MATERIALS PROVIDED section start

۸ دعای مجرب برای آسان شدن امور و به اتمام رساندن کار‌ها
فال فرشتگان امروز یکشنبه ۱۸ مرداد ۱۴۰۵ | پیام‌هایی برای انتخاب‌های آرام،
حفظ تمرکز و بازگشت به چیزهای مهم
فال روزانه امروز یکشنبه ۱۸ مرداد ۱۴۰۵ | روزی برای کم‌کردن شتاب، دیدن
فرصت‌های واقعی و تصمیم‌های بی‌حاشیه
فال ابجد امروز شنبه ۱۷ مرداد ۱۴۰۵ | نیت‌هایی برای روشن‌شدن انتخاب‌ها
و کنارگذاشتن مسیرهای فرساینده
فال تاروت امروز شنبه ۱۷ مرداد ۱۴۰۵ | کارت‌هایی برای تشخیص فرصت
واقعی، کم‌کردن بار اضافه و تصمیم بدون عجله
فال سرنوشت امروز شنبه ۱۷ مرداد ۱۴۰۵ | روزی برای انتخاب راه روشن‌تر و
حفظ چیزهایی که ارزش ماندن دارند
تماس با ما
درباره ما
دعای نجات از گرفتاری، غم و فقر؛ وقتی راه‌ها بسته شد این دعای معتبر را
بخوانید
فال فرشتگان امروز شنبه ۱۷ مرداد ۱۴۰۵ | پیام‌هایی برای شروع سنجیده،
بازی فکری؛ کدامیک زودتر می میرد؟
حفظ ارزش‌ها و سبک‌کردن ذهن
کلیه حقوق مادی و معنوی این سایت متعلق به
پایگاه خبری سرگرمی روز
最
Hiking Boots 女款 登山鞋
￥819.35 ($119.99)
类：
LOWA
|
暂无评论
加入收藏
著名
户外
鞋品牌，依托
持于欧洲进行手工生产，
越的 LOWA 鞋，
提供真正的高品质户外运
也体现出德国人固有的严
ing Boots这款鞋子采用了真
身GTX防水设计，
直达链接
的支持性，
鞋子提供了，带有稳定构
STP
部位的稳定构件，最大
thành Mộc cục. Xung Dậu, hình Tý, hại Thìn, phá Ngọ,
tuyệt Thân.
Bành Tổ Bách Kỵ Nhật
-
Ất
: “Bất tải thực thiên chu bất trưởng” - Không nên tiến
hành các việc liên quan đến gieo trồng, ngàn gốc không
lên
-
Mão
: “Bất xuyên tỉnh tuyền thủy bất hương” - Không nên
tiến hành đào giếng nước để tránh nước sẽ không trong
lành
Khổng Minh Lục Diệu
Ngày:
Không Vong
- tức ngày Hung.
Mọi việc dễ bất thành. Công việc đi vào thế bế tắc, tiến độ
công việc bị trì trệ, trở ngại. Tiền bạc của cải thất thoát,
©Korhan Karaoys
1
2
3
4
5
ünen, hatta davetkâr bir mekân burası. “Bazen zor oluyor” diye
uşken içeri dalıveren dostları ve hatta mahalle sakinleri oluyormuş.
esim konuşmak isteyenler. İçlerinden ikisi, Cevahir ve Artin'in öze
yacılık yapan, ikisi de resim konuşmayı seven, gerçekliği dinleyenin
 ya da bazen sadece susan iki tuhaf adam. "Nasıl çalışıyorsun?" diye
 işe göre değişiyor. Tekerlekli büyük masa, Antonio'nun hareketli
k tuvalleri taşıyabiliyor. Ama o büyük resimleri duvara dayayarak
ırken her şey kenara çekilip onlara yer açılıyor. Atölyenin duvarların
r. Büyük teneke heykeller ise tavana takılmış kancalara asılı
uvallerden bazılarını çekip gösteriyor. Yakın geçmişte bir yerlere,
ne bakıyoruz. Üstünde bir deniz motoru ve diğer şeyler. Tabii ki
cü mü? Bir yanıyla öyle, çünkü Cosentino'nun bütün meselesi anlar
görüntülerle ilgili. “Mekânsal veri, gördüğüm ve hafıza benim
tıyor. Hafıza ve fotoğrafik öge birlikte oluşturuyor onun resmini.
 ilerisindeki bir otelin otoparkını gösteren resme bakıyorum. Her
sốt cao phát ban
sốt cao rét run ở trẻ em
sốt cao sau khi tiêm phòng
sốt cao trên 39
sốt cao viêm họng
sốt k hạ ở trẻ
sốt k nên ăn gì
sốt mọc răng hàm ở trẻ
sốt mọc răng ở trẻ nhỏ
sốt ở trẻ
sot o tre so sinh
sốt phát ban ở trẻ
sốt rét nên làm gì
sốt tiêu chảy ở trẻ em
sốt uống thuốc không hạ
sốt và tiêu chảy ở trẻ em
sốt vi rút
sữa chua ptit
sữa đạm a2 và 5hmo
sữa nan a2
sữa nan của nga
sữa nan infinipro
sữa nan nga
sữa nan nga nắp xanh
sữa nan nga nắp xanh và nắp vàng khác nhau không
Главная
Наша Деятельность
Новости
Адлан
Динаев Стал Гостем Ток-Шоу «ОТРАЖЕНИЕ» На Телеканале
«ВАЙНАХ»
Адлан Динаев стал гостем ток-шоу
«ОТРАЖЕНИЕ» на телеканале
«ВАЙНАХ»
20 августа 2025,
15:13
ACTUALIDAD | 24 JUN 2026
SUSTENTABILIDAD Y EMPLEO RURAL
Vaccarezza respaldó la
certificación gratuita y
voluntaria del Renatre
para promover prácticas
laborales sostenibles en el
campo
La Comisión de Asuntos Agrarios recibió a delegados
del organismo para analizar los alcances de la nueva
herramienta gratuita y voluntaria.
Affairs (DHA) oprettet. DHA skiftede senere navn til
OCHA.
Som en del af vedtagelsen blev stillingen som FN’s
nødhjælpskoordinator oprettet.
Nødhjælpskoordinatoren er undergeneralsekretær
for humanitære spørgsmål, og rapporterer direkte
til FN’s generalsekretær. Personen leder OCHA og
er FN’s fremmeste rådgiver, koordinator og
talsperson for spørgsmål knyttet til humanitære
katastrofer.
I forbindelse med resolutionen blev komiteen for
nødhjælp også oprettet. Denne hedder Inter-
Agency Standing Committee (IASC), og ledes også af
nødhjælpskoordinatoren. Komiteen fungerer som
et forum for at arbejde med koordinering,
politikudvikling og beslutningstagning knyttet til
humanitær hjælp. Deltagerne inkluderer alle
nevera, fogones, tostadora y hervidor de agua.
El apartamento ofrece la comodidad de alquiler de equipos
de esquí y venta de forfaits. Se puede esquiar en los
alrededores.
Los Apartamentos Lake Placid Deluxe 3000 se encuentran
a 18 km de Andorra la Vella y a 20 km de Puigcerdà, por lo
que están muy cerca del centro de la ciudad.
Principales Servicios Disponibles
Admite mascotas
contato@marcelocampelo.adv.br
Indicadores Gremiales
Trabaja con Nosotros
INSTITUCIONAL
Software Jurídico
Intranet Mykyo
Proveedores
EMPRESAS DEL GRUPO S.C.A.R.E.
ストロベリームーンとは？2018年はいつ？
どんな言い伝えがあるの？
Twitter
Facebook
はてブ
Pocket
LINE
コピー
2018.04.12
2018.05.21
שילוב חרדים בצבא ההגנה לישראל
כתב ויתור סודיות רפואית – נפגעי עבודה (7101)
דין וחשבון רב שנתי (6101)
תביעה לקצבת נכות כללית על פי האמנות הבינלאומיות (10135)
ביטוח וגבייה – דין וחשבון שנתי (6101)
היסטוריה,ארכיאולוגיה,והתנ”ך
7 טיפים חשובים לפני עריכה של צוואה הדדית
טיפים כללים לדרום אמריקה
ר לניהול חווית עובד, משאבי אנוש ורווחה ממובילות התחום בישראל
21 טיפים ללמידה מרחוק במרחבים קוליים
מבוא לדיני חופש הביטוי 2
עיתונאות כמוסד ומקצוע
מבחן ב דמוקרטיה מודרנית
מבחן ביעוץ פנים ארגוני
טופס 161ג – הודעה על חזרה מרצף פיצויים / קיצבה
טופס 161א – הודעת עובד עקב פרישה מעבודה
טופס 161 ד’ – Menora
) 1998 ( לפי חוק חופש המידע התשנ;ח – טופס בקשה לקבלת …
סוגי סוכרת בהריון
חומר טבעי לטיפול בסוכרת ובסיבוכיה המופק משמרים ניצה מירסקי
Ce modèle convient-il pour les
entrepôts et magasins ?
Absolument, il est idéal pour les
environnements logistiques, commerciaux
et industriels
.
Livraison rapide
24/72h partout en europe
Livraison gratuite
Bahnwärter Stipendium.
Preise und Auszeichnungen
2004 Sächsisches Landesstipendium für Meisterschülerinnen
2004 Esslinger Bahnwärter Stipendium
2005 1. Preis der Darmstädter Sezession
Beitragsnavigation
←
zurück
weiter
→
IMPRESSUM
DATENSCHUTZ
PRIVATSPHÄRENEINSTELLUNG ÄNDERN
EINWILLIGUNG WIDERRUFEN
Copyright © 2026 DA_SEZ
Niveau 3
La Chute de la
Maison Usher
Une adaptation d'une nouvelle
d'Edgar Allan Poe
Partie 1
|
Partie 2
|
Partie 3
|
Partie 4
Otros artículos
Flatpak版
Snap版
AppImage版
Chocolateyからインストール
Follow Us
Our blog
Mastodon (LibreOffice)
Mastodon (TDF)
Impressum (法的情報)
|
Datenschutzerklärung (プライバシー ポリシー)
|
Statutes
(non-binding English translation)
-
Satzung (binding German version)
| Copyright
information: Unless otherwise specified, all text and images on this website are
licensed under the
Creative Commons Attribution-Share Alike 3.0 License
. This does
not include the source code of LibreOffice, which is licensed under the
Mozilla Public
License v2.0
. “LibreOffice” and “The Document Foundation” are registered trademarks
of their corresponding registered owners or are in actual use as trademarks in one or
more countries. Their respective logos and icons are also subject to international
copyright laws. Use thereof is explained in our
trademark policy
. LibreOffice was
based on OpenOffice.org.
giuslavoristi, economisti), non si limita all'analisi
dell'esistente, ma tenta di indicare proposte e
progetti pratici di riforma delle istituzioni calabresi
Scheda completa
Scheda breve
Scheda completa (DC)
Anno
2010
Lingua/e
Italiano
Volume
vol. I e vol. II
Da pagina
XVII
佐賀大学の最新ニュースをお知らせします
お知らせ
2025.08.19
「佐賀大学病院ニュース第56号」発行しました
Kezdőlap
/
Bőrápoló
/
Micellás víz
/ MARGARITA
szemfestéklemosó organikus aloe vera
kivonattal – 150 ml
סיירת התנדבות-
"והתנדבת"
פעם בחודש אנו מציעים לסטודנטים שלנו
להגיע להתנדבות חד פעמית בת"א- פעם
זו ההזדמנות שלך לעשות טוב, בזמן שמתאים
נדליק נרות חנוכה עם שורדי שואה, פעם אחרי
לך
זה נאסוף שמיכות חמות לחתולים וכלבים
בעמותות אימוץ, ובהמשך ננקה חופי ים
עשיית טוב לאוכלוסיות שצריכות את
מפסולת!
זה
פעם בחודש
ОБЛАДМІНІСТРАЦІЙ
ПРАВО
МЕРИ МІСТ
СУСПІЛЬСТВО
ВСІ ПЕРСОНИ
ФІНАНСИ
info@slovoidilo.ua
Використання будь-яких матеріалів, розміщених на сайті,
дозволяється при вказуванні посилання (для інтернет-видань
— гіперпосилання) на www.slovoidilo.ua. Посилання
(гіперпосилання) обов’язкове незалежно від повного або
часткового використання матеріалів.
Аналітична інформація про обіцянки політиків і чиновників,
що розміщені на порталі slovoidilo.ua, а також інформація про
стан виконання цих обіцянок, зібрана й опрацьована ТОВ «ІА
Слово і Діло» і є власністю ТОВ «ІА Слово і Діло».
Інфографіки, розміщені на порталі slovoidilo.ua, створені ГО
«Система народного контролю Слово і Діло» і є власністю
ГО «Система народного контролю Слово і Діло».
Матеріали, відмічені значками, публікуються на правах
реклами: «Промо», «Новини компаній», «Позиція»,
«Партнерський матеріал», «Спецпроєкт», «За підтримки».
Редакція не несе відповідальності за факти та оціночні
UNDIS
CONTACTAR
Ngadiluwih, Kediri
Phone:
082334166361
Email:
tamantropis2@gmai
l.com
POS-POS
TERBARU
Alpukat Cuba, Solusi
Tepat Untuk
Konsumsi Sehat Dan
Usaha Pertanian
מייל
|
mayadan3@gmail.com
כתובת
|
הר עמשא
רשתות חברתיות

MATERIALS PROVIDED section end

Each line in the data that holds the string "עובד" should be found and copied.

» **RESULT OF THIS TASK**
ר לניהול חווית עובד, משאבי אנוש ורווחה ממובילות התחום בישראל
טופס 161א – הודעת עובד עקב פרישה מעבודה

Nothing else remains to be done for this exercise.